Makes Clear That Knight’s Bill To Stop Family Separations Was Purely Political
“While DREAMers wake up every morning with the uncertainty of whether they’ll be able to remain in this country, Congressman Steve Knight is in Washington playing political games with their futures to help bolster his increasingly imperiled re-election bid. Also, this is more evidence that Knight’s bill to stop family separation was all for show. This is exactly the kind of DC gamesmanship that voters across the country are rejecting.” – DCCC spokesperson Drew Godinich
IN CASE YOU MISSED IT
Washington Post: Ryan’s mandate on immigration ignores the first lesson of how a bill becomes law
Paul D. Ryan seems to have forgotten the first key step in “I’m Just a Bill,” the “Schoolhouse Rock” jingle that debuted when the future House speaker was 5 years old in 1975.
“Bill,” a piece of legislation, sits on the Capitol steps and explains to a young boy all the hoops he has to go through, from committee to the House to the Senate to the White House, to become law.
But when it comes to immigration, Ryan (R-Wis.) has only one mandate for granting votes on immigration bills: President Trump’s support.
“We’re bringing bills to the floor that, if they got to his desk, he would sign,” Ryan told reporters Thursday morning.
This approach has so far resulted in repeated failure, ensuring that no legislation can actually reach Trump’s desk.
Simply put, the House cannot pass a Republican-only bill that bolsters border security and provides legal stability for up to 1.8 million undocumented immigrants who were brought here illegally by their parents or overstayed visas as children.

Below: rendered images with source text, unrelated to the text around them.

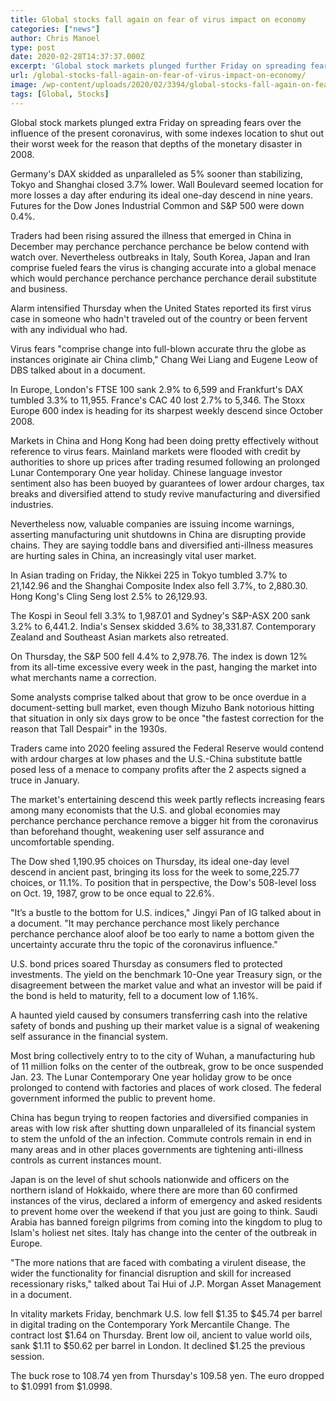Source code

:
 ```yaml
---
title: Global stocks fall again on fear of virus impact on economy
categories: ["news"]
author: Chris Manoel
type: post
date: 2020-02-28T14:37:37.000Z
excerpt: 'Global stock markets plunged further Friday on spreading fears over the impact of the new coronavirus, with some indexes set to close out their worst week since the depths of the financial crisis in 2008.Germany''s DAX skidded as much as 5% before stabilizing, Tokyo and Shanghai closed 3.7% lower. Wall Street looked set for more&hellip;'
url: /global-stocks-fall-again-on-fear-of-virus-impact-on-economy/
image: /wp-content/uploads/2020/02/3394/global-stocks-fall-again-on-fear-of-virus-impact-on-economy.jpeg
tags: [Global, Stocks]
---
```


Global stock markets plunged extra Friday on spreading fears over the influence of the present coronavirus, with some indexes location to shut out their worst week for the reason that depths of the monetary disaster in 2008.

Germany's DAX skidded as unparalleled as 5% sooner than stabilizing, Tokyo and Shanghai closed 3.7% lower. Wall Boulevard seemed location for more losses a day after enduring its ideal one-day descend in nine years. Futures for the Dow Jones Industrial Common and S&P 500 were down 0.4%.

Traders had been rising assured the illness that emerged in China in December may perchance perchance perchance be below contend with watch over. Nevertheless outbreaks in Italy, South Korea, Japan and Iran comprise fueled fears the virus is changing accurate into a global menace which would perchance perchance perchance perchance derail substitute and business.

Alarm intensified Thursday when the United States reported its first virus case in someone who hadn't traveled out of the country or been fervent with any individual who had.

Virus fears "comprise change into full-blown accurate thru the globe as instances originate air China climb," Chang Wei Liang and Eugene Leow of DBS talked about in a document.

In Europe, London's FTSE 100 sank 2.9% to 6,599 and Frankfurt's DAX tumbled 3.3% to 11,955. France's CAC 40 lost 2.7% to 5,346. The Stoxx Europe 600 index is heading for its sharpest weekly descend since October 2008.

Markets in China and Hong Kong had been doing pretty effectively without reference to virus fears. Mainland markets were flooded with credit by authorities to shore up prices after trading resumed following an prolonged Lunar Contemporary One year holiday. Chinese language investor sentiment also has been buoyed by guarantees of lower ardour charges, tax breaks and diversified attend to study revive manufacturing and diversified industries.

Nevertheless now, valuable companies are issuing income warnings, asserting manufacturing unit shutdowns in China are disrupting provide chains. They are saying toddle bans and diversified anti-illness measures are hurting sales in China, an increasingly vital user market.

In Asian trading on Friday, the Nikkei 225 in Tokyo tumbled 3.7% to 21,142.96 and the Shanghai Composite Index also fell 3.7%, to 2,880.30. Hong Kong's Cling Seng lost 2.5% to 26,129.93.

The Kospi in Seoul fell 3.3% to 1,987.01 and Sydney's S&P-ASX 200 sank 3.2% to 6,441.2. India's Sensex skidded 3.6% to 38,331.87. Contemporary Zealand and Southeast Asian markets also retreated.

On Thursday, the S&P 500 fell 4.4% to 2,978.76. The index is down 12% from its all-time excessive every week in the past, hanging the market into what merchants name a correction.

Some analysts comprise talked about that grow to be once overdue in a document-setting bull market, even though Mizuho Bank notorious hitting that situation in only six days grow to be once "the fastest correction for the reason that Tall Despair" in the 1930s.

Traders came into 2020 feeling assured the Federal Reserve would contend with ardour charges at low phases and the U.S.-China substitute battle posed less of a menace to company profits after the 2 aspects signed a truce in January.

The market's entertaining descend this week partly reflects increasing fears among many economists that the U.S. and global economies may perchance perchance perchance remove a bigger hit from the coronavirus than beforehand thought, weakening user self assurance and uncomfortable spending.

The Dow shed 1,190.95 choices on Thursday, its ideal one-day level descend in ancient past, bringing its loss for the week to some,225.77 choices, or 11.1%. To position that in perspective, the Dow's 508-level loss on Oct. 19, 1987, grow to be once equal to 22.6%.

"It’s a bustle to the bottom for U.S. indices," Jingyi Pan of IG talked about in a document. "It may perchance perchance most likely perchance perchance perchance aloof aloof be too early to name a bottom given the uncertainty accurate thru the topic of the coronavirus influence."

U.S. bond prices soared Thursday as consumers fled to protected investments. The yield on the benchmark 10-One year Treasury sign, or the disagreement between the market value and what an investor will be paid if the bond is held to maturity, fell to a document low of 1.16%.

A haunted yield caused by consumers transferring cash into the relative safety of bonds and pushing up their market value is a signal of weakening self assurance in the financial system.

Most bring collectively entry to to the city of Wuhan, a manufacturing hub of 11 million folks on the center of the outbreak, grow to be once suspended Jan. 23. The Lunar Contemporary One year holiday grow to be once prolonged to contend with factories and places of work closed. The federal government informed the public to prevent home.

China has begun trying to reopen factories and diversified companies in areas with low risk after shutting down unparalleled of its financial system to stem the unfold of the an infection. Commute controls remain in end in many areas and in other places governments are tightening anti-illness controls as current instances mount.

Japan is on the level of shut schools nationwide and officers on the northern island of Hokkaido, where there are more than 60 confirmed instances of the virus, declared a inform of emergency and asked residents to prevent home over the weekend if that you just are going to think. Saudi Arabia has banned foreign pilgrims from coming into the kingdom to plug to Islam's holiest net sites. Italy has change into the center of the outbreak in Europe.

"The more nations that are faced with combating a virulent disease, the wider the functionality for financial disruption and skill for increased recessionary risks," talked about Tai Hui of J.P. Morgan Asset Management in a document.

In vitality markets Friday, benchmark U.S. low fell $1.35 to $45.74 per barrel in digital trading on the Contemporary York Mercantile Change. The contract lost $1.64 on Thursday. Brent low oil, ancient to value world oils, sank $1.11 to $50.62 per barrel in London. It declined $1.25 the previous session.

The buck rose to 108.74 yen from Thursday's 109.58 yen. The euro dropped to $1.0991 from $1.0998.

Rep. Steve Knight (R-Calif.), representing a swing district north of Los Angeles, agreed that any legislation tackling most of the immigration issues is “too bloated” to pass the House with only GOP votes.
Knight said that he knows the leadership-supported bill will probably go down in defeat but he still wanted to cast his affirmative vote so that his constituents know he wants to grant citizenship to those benefiting from the Deferred Action for Childhood Arrivals program.
“The compromise bill gets me a lot more level with the DACA population,” he said.
Ryan acknowledged that the two votes were meant as a political exercise to allow Republicans to point to something they supported, regardless of whether it ever passed the House. “A lot of our members want to be able to express themselves by voting for the policies that they like,” Ryan said.
The speaker also cited the Senate filibuster, requiring a bipartisan supermajority of 60 votes to end debate, as “a source of the frustration we have around here.”
Any bill that passed the House, he said, would likely die in the Senate — ignoring the fact that there is no bill that has gotten to the Senate.